La scène suisse pas en reste

En Suisse, la scène hip-hop n’est pas en reste sur le sujet. La Valaisanne KT Gorique se positionne ainsi souvent anti-drogues dures, comme dans "Kunta Kita" où elle rappe: "tu veux nager dans (une) piscine de lean?! Bamboclaat, qu’est-ce tu veux qu'j'te dise, que c'est cool? Jamais!". La lean est justement le sirop codéiné. KT Gorique prolonge cet engagement sur les réseaux. En début d'année, elle a promu activement la campagne du "Dry January" pour un mois sans alcool.

Dans la même veine, le Genevois Rounhaa clame régulièrement haut et fort que la fumette le répugne. Sur "Miroir" (ft. Khali), le refrain est explicite: "encore les mêmes qui parlent, qui boitent (...) Encore les mêmes qui fument, qui boivent. Qui n'avanceront pas dans la life".

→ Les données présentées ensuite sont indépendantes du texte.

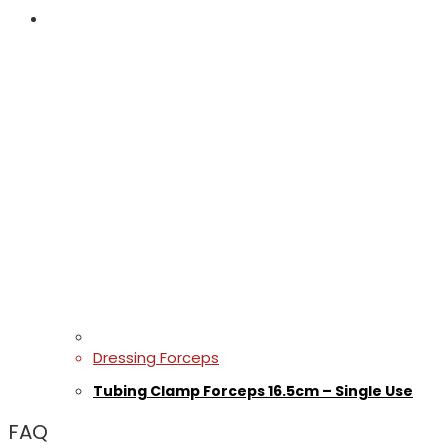
Dressing Forceps
Tubing Clamp Forceps 16.5cm – Single Use
FAQ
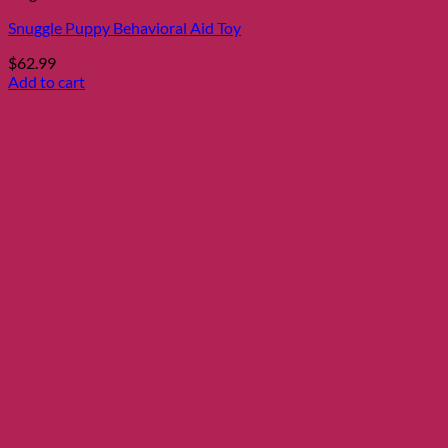
Snuggle Puppy Behavioral Aid Toy
$
62.99
Add to cart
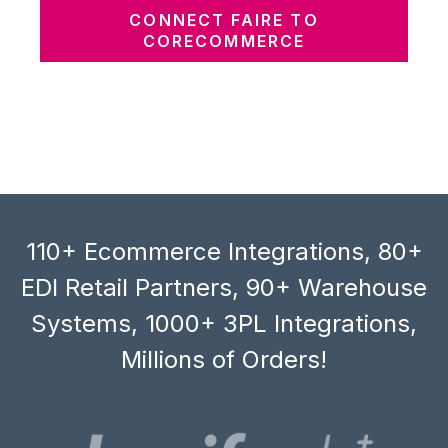
CONNECT FAIRE TO
CORECOMMERCE
110+ Ecommerce Integrations, 80+
EDI Retail Partners, 90+ Warehouse
Systems, 1000+ 3PL Integrations,
Millions of Orders!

On pourrait encore citer d'autres passages, d'autres artistes, d'ici comme d'ailleurs. Les proportions entre punchlines pro-substances et anti-substances ne seront pas forcément équilibrées, mais se posent alors d'autre questions plus profondes: quelle caisse de résonance donne-t-on à ces discours et à ces deux "camps"? Et avec quel accompagnement/encadrement?

Responsabilisation générale

Comme d'habitude, c'est facile de responsabiliser les artistes uniquement. Chaque maillon de la chaîne a sa part: le public (adulte), les médias, les institutions culturelles, les réseaux sociaux, les plateformes de diffusion, les labels... L'industrie musicale génère beaucoup de profit avec certaines de ces allusions aux drogues. Ne pourrait-elle pas en reverser une partie, pour subventionner par exemple des campagnes de prévention ciblée? Et/ou des programmes de cures de désintoxication, y compris pour ses propres poules aux oeufs d'or à la santé mentale fragile?